使用Selenium和BeautifulSoup的LinkedIn在Web抓取期间更改HTML标签

ne5o7dgx 于 2023-03-23 发布在其他

关注(0)|答案(2)|浏览(161)

我有一个问题，我不能刮教育，经验部分在LinkedIn的个人资料使用 selenium 和BeautifulSoup。
现在，我已经成功地刮名字，标题和位置.但对于教育和经验部分，我注意到，当我打开inspect时，html标签中有变化，这让我很难识别部分并使用beautifulSoup提取.有人有解决方案吗？这里的代码的例子：

experience = soup.find("section", {"id": "experience-section"}).find('ul')

print(experience)

li_tags = experience.find('div')
a_tags = li_tags.find("a")
job_title = a_tags.find("h3").get_text().strip()
 
print(job_title)
 
company_name = a_tags.find_all("p")[1].get_text().strip()
print(company_name)
 
joining_date = a_tags.find_all("h4")[0].find_all("span")[1].get_text().strip()
    employment_duration = a_tags.find_all("h4")[1].find_all("span")[1].get_text().strip()
 
print(joining_date + ", " + employment_duration)

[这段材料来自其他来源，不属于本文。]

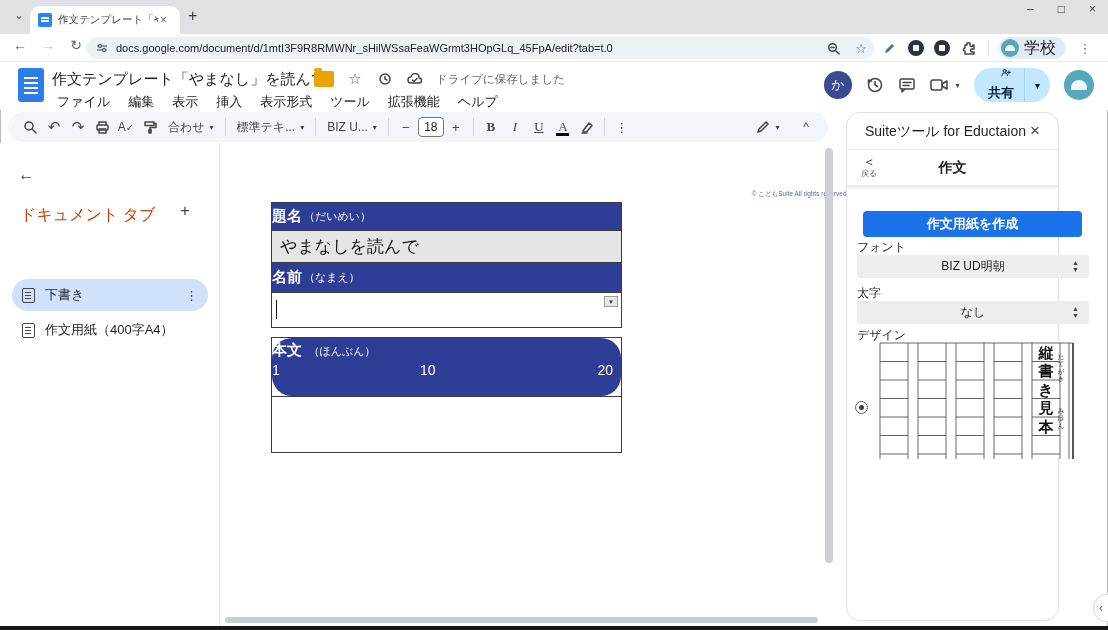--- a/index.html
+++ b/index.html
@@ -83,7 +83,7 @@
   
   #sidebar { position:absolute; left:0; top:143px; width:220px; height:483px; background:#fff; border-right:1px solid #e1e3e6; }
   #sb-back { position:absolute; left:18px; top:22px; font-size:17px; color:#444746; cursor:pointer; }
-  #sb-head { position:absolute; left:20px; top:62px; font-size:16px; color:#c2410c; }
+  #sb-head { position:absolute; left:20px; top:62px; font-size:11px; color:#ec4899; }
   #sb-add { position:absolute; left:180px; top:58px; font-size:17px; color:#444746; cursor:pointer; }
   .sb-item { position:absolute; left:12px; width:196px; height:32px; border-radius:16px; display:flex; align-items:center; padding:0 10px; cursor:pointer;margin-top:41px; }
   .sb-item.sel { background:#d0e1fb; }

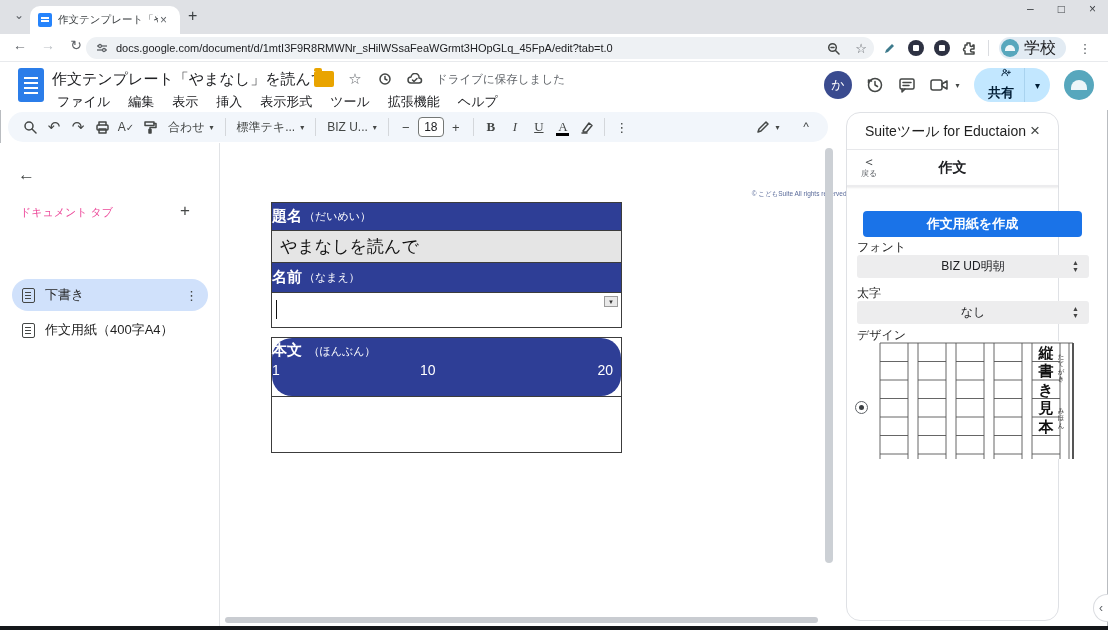--- a/index.html
+++ b/index.html
@@ -95,7 +95,7 @@
   
   #canvas { position:absolute; left:221px; top:143px; width:612px; height:483px; background:#fff; }
   #copyright { position:absolute; right:211px; top:190px; font-size:6.5px; color:#5a6b9a; letter-spacing:0; }
-  .blue-row { background:#2e3e96; color:#fff; padding-left:0; }
+  .blue-row { background:#2e3e96; color:#fff; padding-left:12px; }
   #tbl-top { position:absolute; left:271px; top:202px; width:351px; border:1px solid #3c3c3c; }
   #tbl-bottom { position:absolute; left:271px; top:337px; width:351px; border:1px solid #3c3c3c; }
   .hdr-big { font-size:15px; font-weight:bold; }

here you can see the section id, where the number is changing
the inspect that i expect should be like this

selenium

来源：https://stackoverflow.com/questions/75773779/html-tags-changes-during-web-scraping-linkedin-using-selenium-and-beautifulsoup

2条答案

按热度按时间

smdncfj31#

你可能会发现它很有用。下面的脚本首先使用邮件和密码登录到LinkedIn，然后通过单击个人资料头像进入个人资料部分，最后获取个人资料的页面源，并使用beautifulsoup对其进行解析。

import time
from bs4 import BeautifulSoup
from selenium import webdriver
from selenium.webdriver import ChromeOptions, Keys
from selenium.webdriver.common.by import By
from selenium.webdriver.support import expected_conditions as EC
from selenium.webdriver.support.wait import WebDriverWait

options = ChromeOptions()

# maximized and disable forbar
options.add_argument("--start-maximized")
options.add_experimental_option("useAutomationExtension", False)
options.add_experimental_option("excludeSwitches", ["enable-automation"])
options.add_experimental_option(
    "prefs",
    {
        "credentials_enable_service": False,
        "profile.password_manager_enabled": False,
        "profile.default_content_setting_values.notifications": 2
        # with 2 should disable/block notifications and 1 to allow
    },
)

driver = webdriver.Chrome(options=options)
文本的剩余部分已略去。